State election officials decided Wednesday that technical college IDs can be used for voting, overturning a ruling two months earlier.
Following more than two hours of testimony by school officials and at least a dozen students, the Government Accountability Board changed direction on the controversial law, saying technical college IDs are as legitimate as university IDs.
"I think we were wrong," said Thomas Cane, a board member from Wausau. "That's not something you hear often from a judge."
The state's new voter ID law requires that voters show a valid photo ID at the polls. In September, GAB angered many people by ruling technical school IDs would not be valid. About 400,000 people are enrolled in the state's 16 technical colleges, the equivalent of about 84,000 full-time students.
"It just wasn't fair," said Jennifer Johnson, a Madison Area Technical College student who testified Wednesday. "And I don't think it was the intent of the lawmakers to discriminate against us."
Also Wednesday, GAB reaffirmed its decision to allow the use of stickers to bring university IDs into compliance with state law. The stickers would need to contain an issue date, expiration date, a signature and some form of identifying logo.
Immediately after the decision, GAB Director Kevin Kennedy admitted that lawmakers would likely force his agency to write an emergency rule that would do away with the use of stickers. The policy came under fire last month from a legislative rules committee, with Republican leaders voicing concern that the use of stickers could lead to fraud.

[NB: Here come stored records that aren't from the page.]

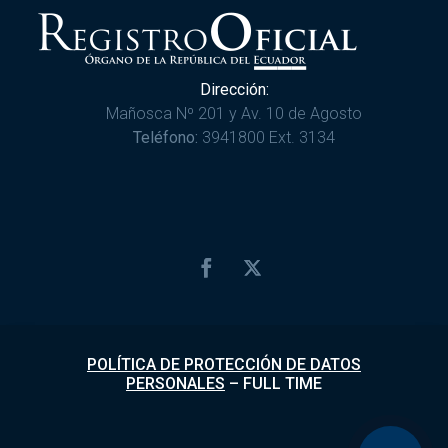
Dirección:
Mañosca Nº 201 y Av. 10 de Agosto
Teléfono:
3941800 Ext. 3134
POLÍTICA DE PROTECCIÓN DE DATOS
PERSONALES
–
FULL TIME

The rules committee has scheduled a meeting to discuss GAB's decisions. Sen. Leah Vukmir, R-Wauwatosa, rules committee co-chair, said she was bothered by some of the rulings, especially allowing stickers.
"We have been pretty clear that we have issues with that," she said. "There are some problems with allowing stickers, so we were surprised to hear they decided to allow them."

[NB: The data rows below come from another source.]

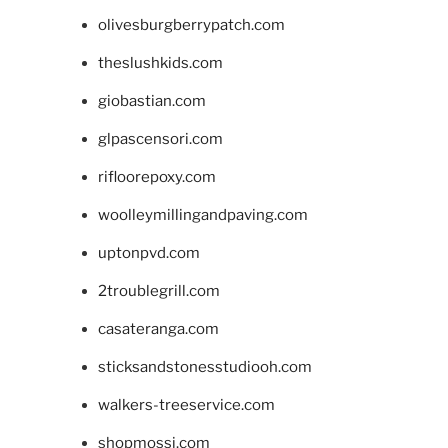
olivesburgberrypatch.com
theslushkids.com
giobastian.com
glpascensori.com
rifloorepoxy.com
woolleymillingandpaving.com
uptonpvd.com
2troublegrill.com
casateranga.com
sticksandstonesstudiooh.com
walkers-treeservice.com
shopmossi.com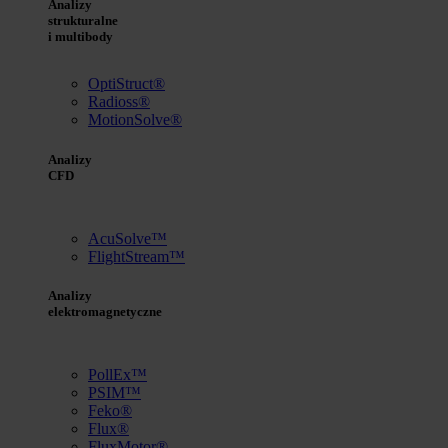
Analizy
strukturalne
i multibody
OptiStruct®
Radioss®
MotionSolve®
Analizy
CFD
AcuSolve™
FlightStream™
Analizy
elektromagnetyczne
PollEx™
PSIM™
Feko®
Flux®
FluxMotor®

Along with the sticker ruling, the committee is expected to discuss GAB's decision Wednesday to allow only "circulators" and "signers" to fill out recall petitions. They also ruled that pre-filled information must be limited to date and municipality.
There had been some concern by lawmakers that third parties could print out a list of potential voters, complete with their address, and simply ask people to sign their name.
— State Journal reporter Deborah Ziff contributed to this report.